Página:
--------------------------------
Nos interesa plantear aquí dos cuestiones. La primera, si el garantismo es algo bueno o malo. Esta pregunta desde la ciencia jurídica es trivial, pero viene a cuento porque en buena parte del discurso mediático y político que consume el ciudadano medio se usa la palabra “garantista” en sentido peyorativo. La segunda, considerando las últimas medidas prometidas por Scioli contra la inseguridad, se traduce en este planteo del criminólogo británico David Garland: “Necesitamos preguntarnos ¿cómo llegó la opinión pública a estar tan ejercitada en el tema del delito? y ¿por qué los profesionales de la justicia penal perdieron su capacidad de limitar el impacto del público sobre la política?” (La cultura del control. Crimen y orden social en la sociedad contemporánea, Barcelona: Gedisa Editorial, 2005, p. 244).
--------------------------------
Filas:
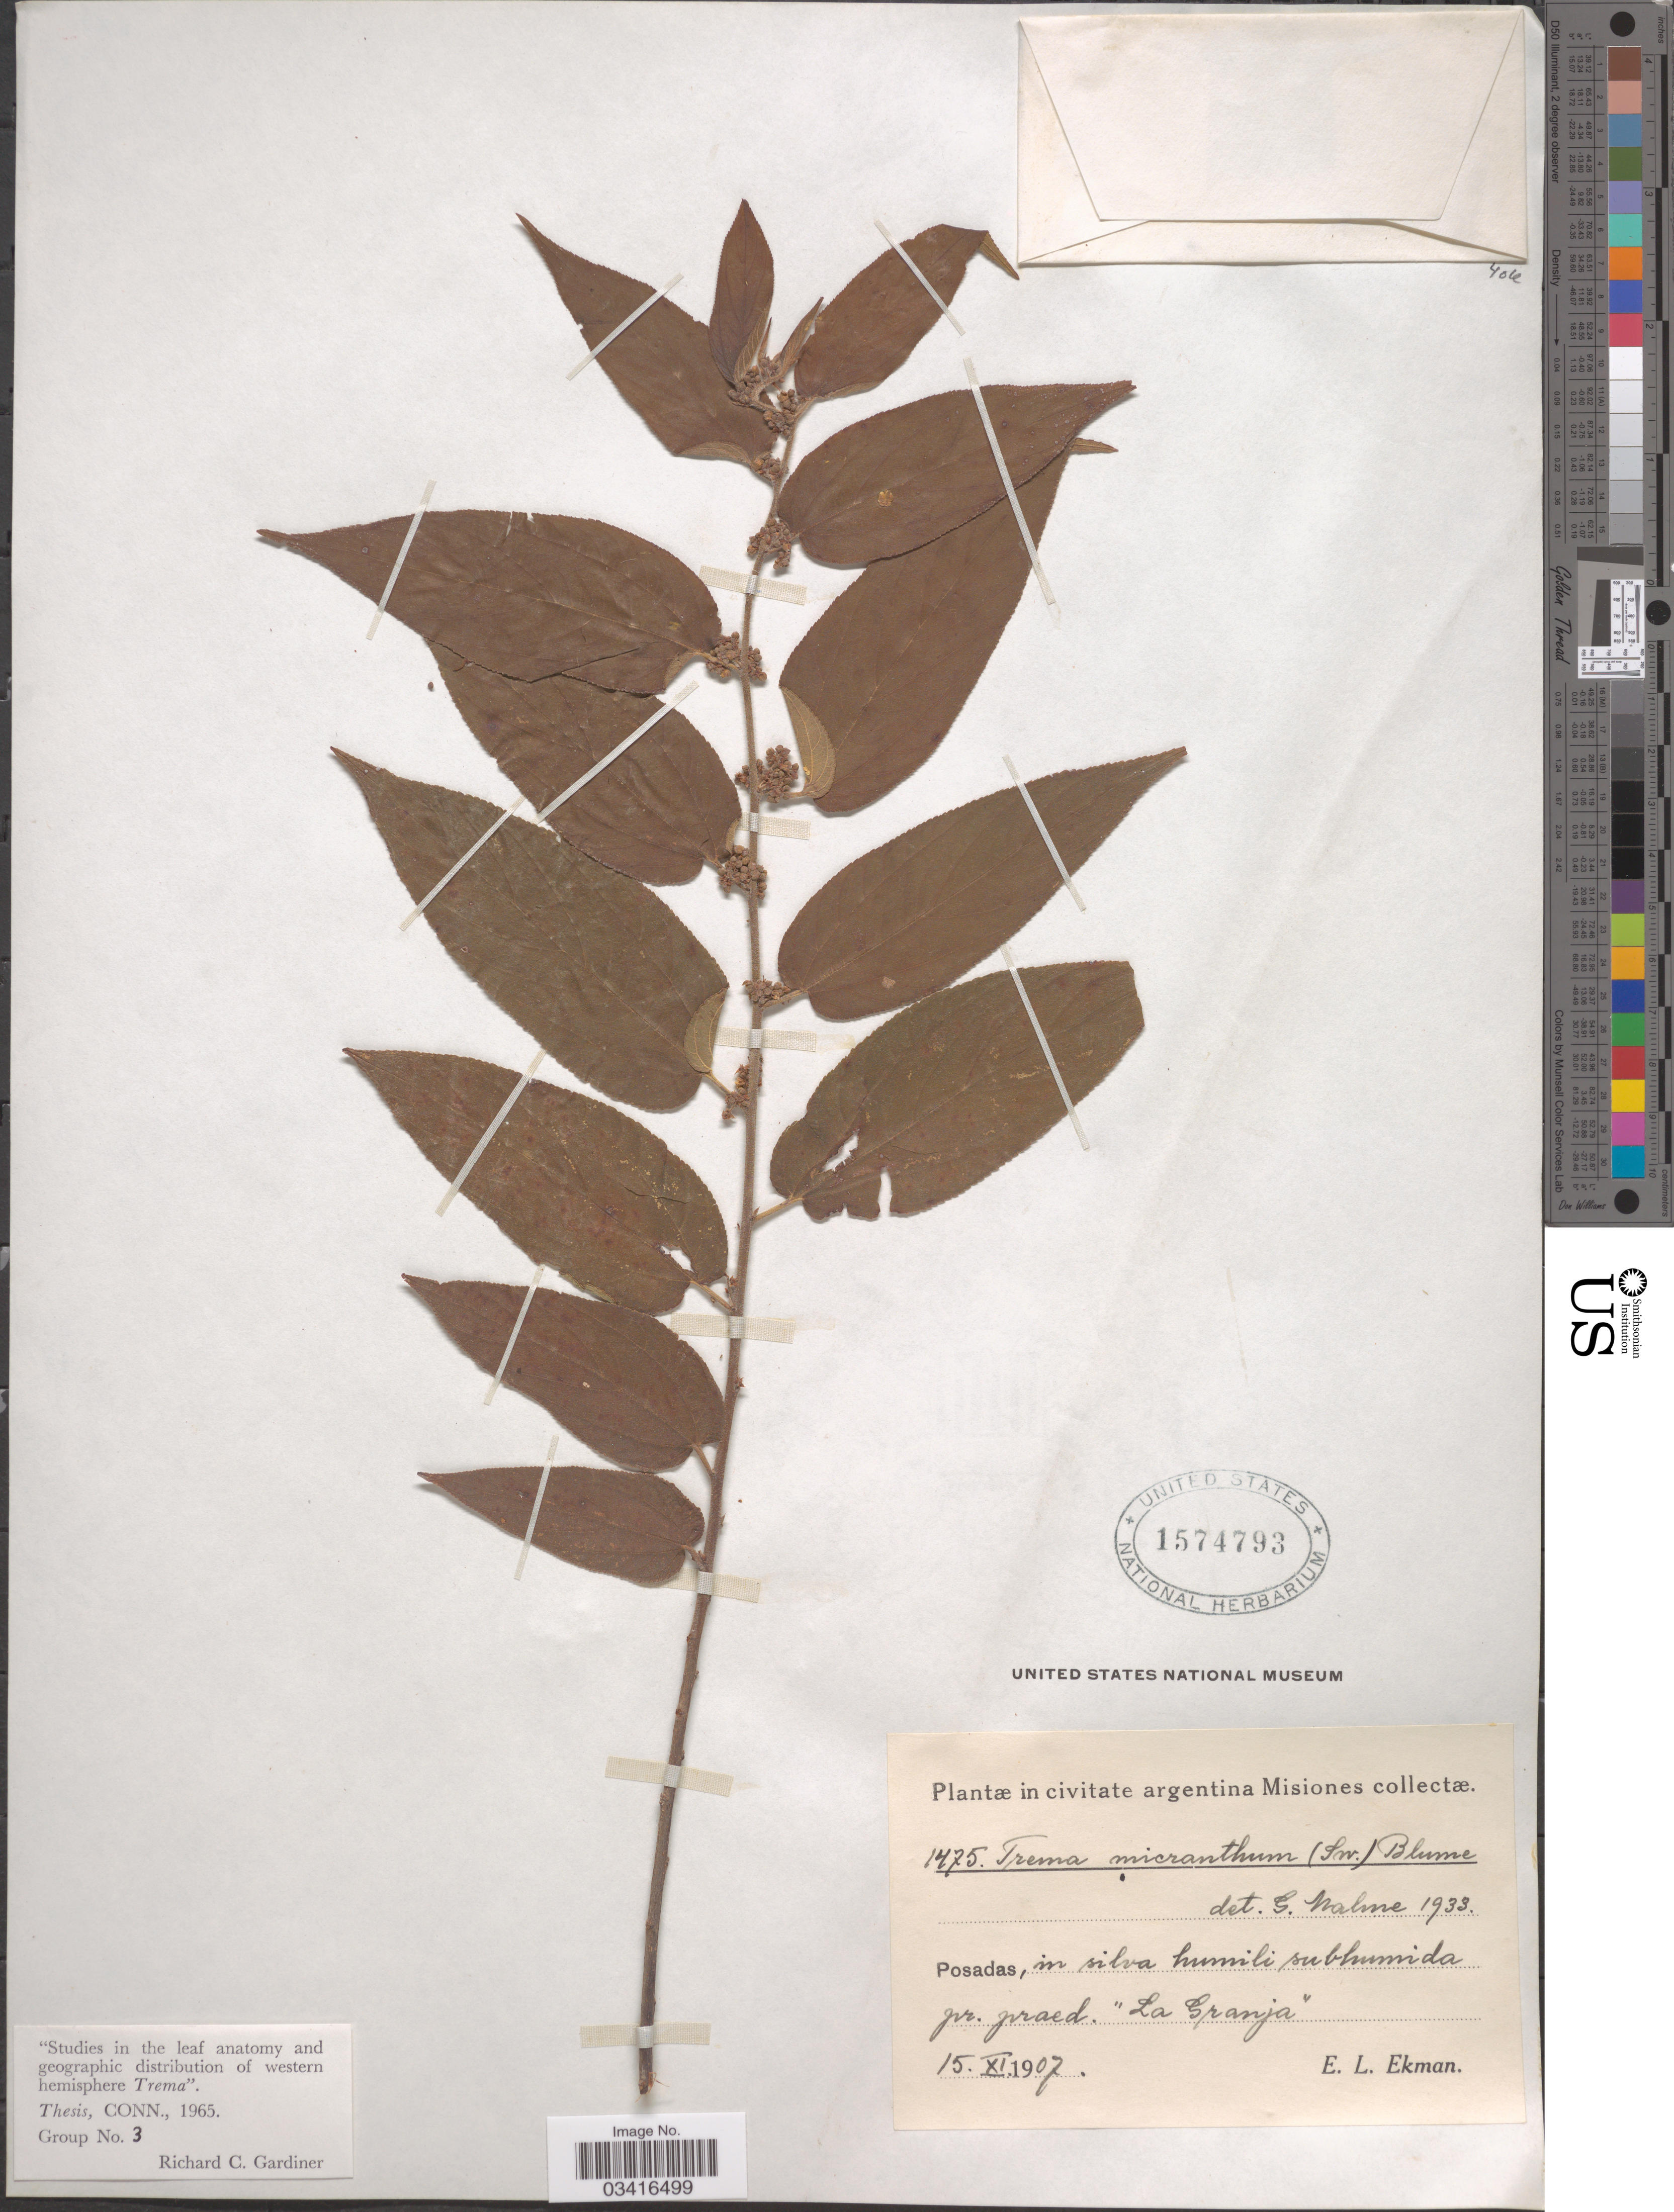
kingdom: Plantae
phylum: Tracheophyta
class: Magnoliopsida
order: Rosales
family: Cannabaceae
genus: Trema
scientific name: Trema micranthum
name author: (L.) Blume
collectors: E. L. Ekman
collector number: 1475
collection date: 1907-11-15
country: Argentina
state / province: Misiones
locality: In civitate argentina Misiones. Posadas, in silva humili subhumida pr. praed. "La Granja".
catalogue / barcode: US 1574793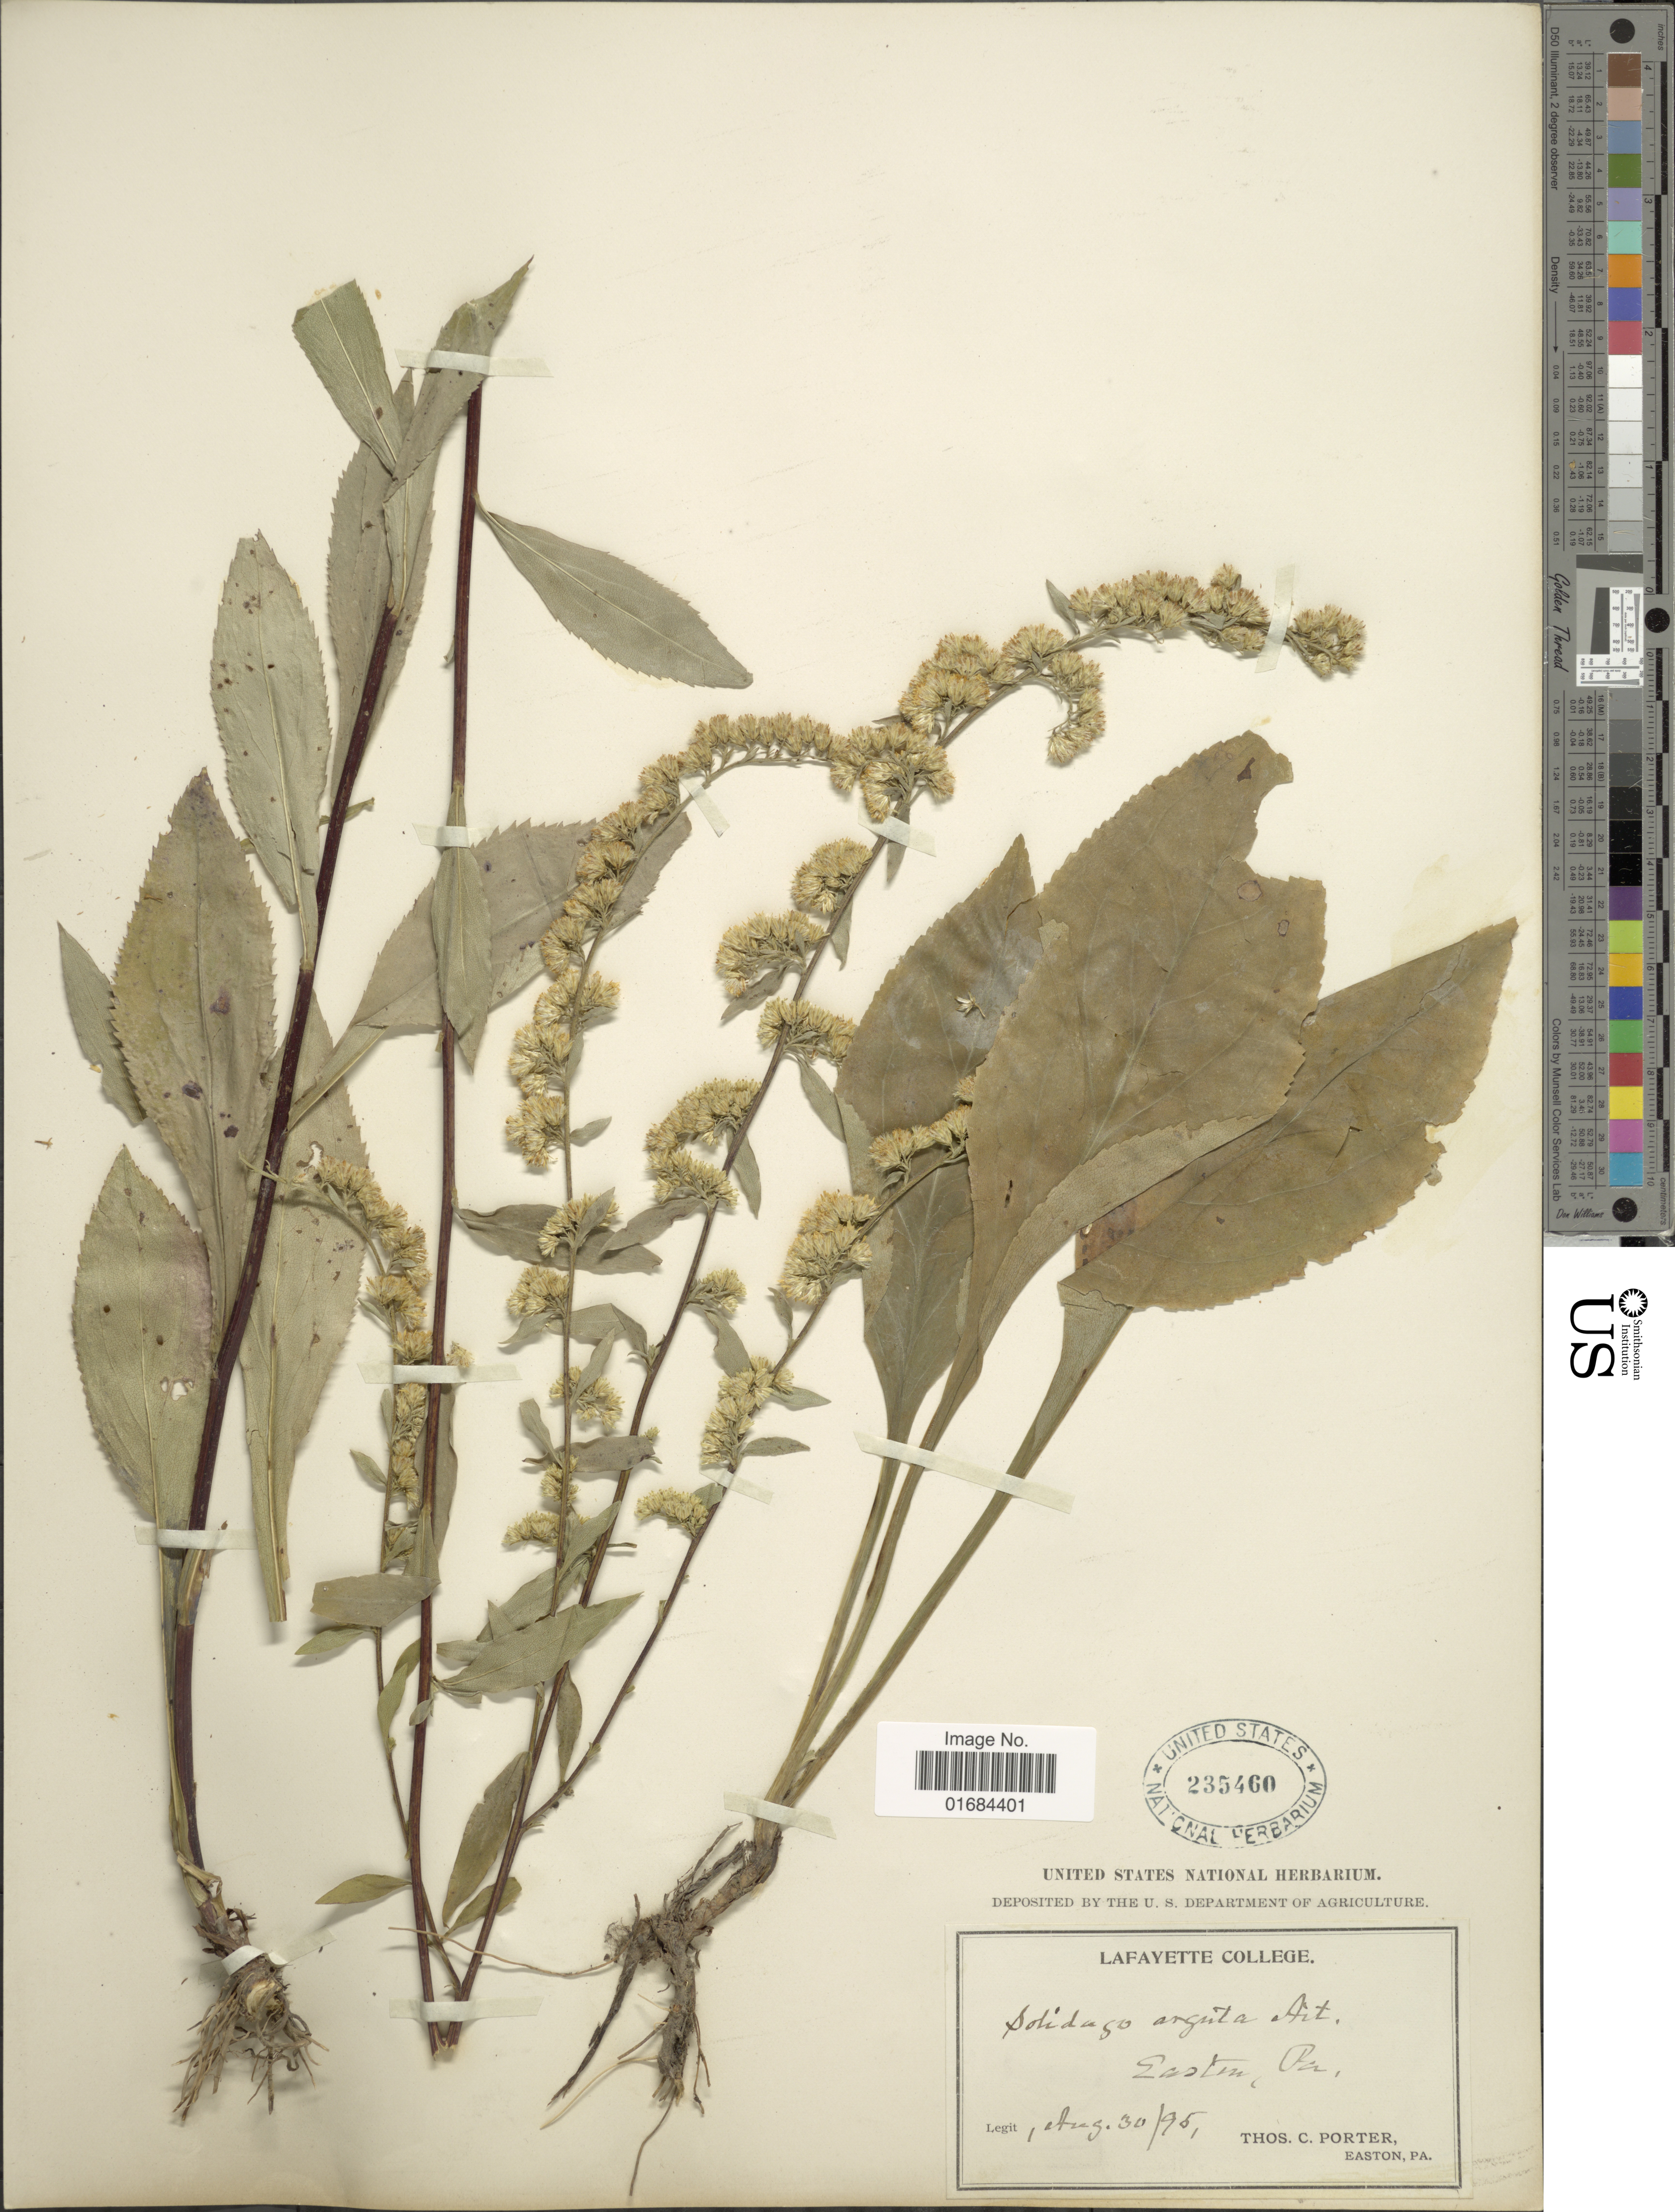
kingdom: Plantae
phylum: Tracheophyta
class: Magnoliopsida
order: Asterales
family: Asteraceae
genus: Solidago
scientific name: Solidago arguta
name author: Aiton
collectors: T. C. Porter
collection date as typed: Transcribed d/m/y: 30/8/95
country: United States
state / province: Pennsylvania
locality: Easton.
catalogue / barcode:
--------------------------------
Planteamiento del problema:
Reproduce tal cual el pasaje de la página que comienza en "Nos interesa plantear" y termina después de "2005, p. 244).". Los registros no tienen relación con la página.

Respuesta:
Nos interesa plantear aquí dos cuestiones. La primera, si el garantismo es algo bueno o malo. Esta pregunta desde la ciencia jurídica es trivial, pero viene a cuento porque en buena parte del discurso mediático y político que consume el ciudadano medio se usa la palabra “garantista” en sentido peyorativo. La segunda, considerando las últimas medidas prometidas por Scioli contra la inseguridad, se traduce en este planteo del criminólogo británico David Garland: “Necesitamos preguntarnos ¿cómo llegó la opinión pública a estar tan ejercitada en el tema del delito? y ¿por qué los profesionales de la justicia penal perdieron su capacidad de limitar el impacto del público sobre la política?” (La cultura del control. Crimen y orden social en la sociedad contemporánea, Barcelona: Gedisa Editorial, 2005, p. 244).